Today is a glorious summer morning and even though it’s only about 9.30am, it’s already heating up. The sky is bright blue with just a few little white, wispy clouds in the distance and the sun is beaming down. I’m standing underneath a chestnut tree and high above me, hidden from view, I can hear a woodpecker pecking against its trunk. Little bits of bark shower down onto the road from where it’s working. I think it must hear or see me from its hidden vantage point because it suddenly goes quiet. I like thinking of it up there peering down at me through the branches, hoping I'll clear off and leave it alone. It sounded busily industrious and I'm sure it wants to get back to work. I won't keep it long.
The scene around me is absolutely beautiful. To my left is a field of oats which hasn’t been harvested yet and they’re a beautiful sun-faded, pale golden colour complementing the lush green of the woods and the blue of the sky. From all sides, I can hear layers of bird song, some which I recognise and some which I need to look up later. There are dozens of butterflies delicately fluttering around.
Opposite where I’m standing is a meadow which is let to grassland every year and it’s a wave of gentle yellow, creamy white and golden, bleached out grasses. I can see a section of the wood that was cleared last year but it’s already been taken over by scrub again now. It’s in shade this morning and it’s a dark, sombre green against the pale colours of the meadows. The textures are incredibly beautiful, with the contrast between the spikiness of the grasses against a soft wash of gentle yellow and white pointillist dots. It reminds me of an impressionist landscape.

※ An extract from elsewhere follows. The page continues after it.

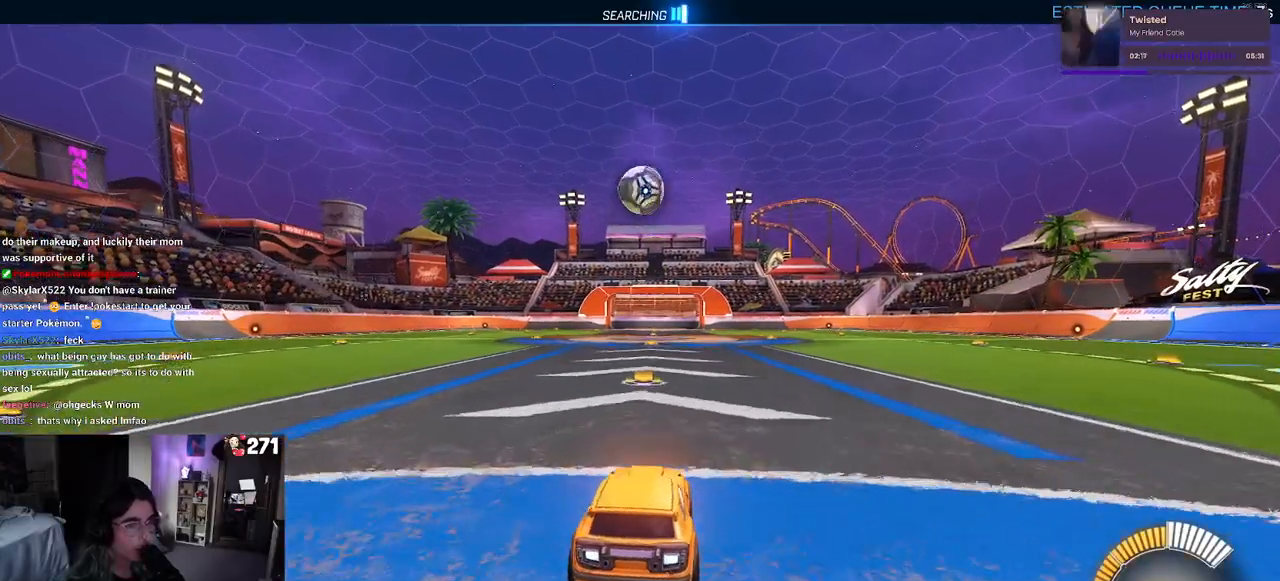
{"buttons": [], "left_stick": "center", "right_stick": "center", "events": []}
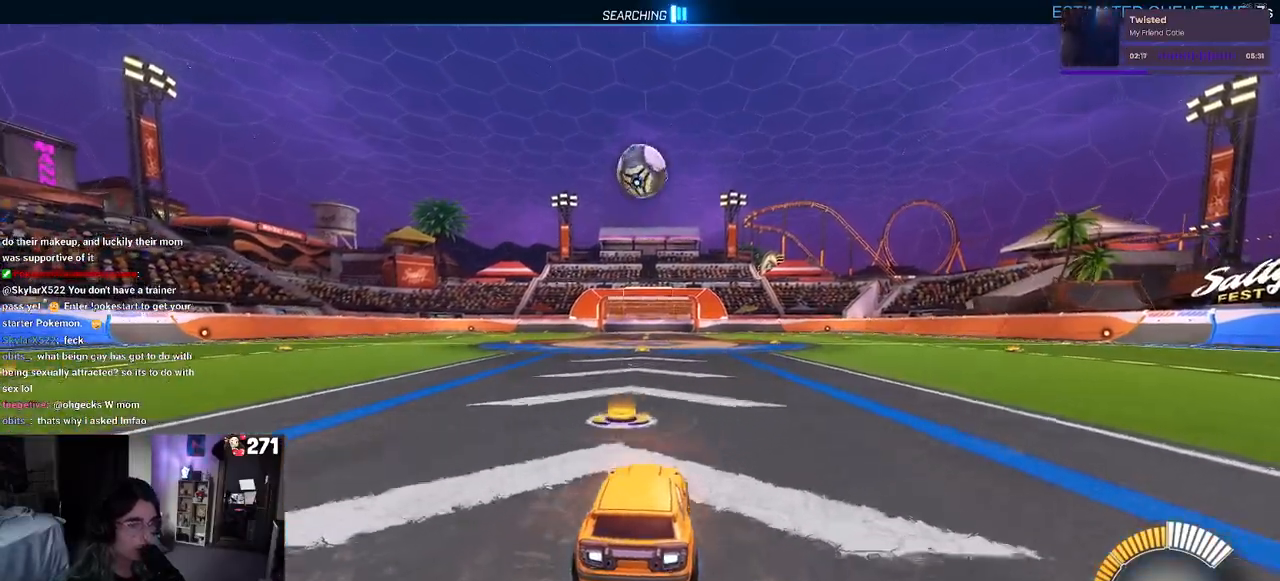
{"buttons": [], "left_stick": "left", "right_stick": "center", "events": [[217, "left_stick", "right"], [367, "left_stick", "center"], [417, "left_stick", "left"]]}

In the distance I can hear a tractor and looking down the road I see a big field of sunflowers nodding their heads and turning their faces into the warmth and light of the sun. Above me, I notice the areas of light and shade pouring through the gaps in the leaves of the chestnut
tree, as the sun comes through. Some of the leaves look almost black and some of them are bright verdant green, depending on how the light hits them. I can smell the heat of the day – the temperature is rising but there’s the gentlest of breezes which is making everything quiver and shake in the morning light. There’s a gentleness to the morning and a quiet, peaceful serenity. It feels as though everything is trying to conserve its energy for the heat of the day to come.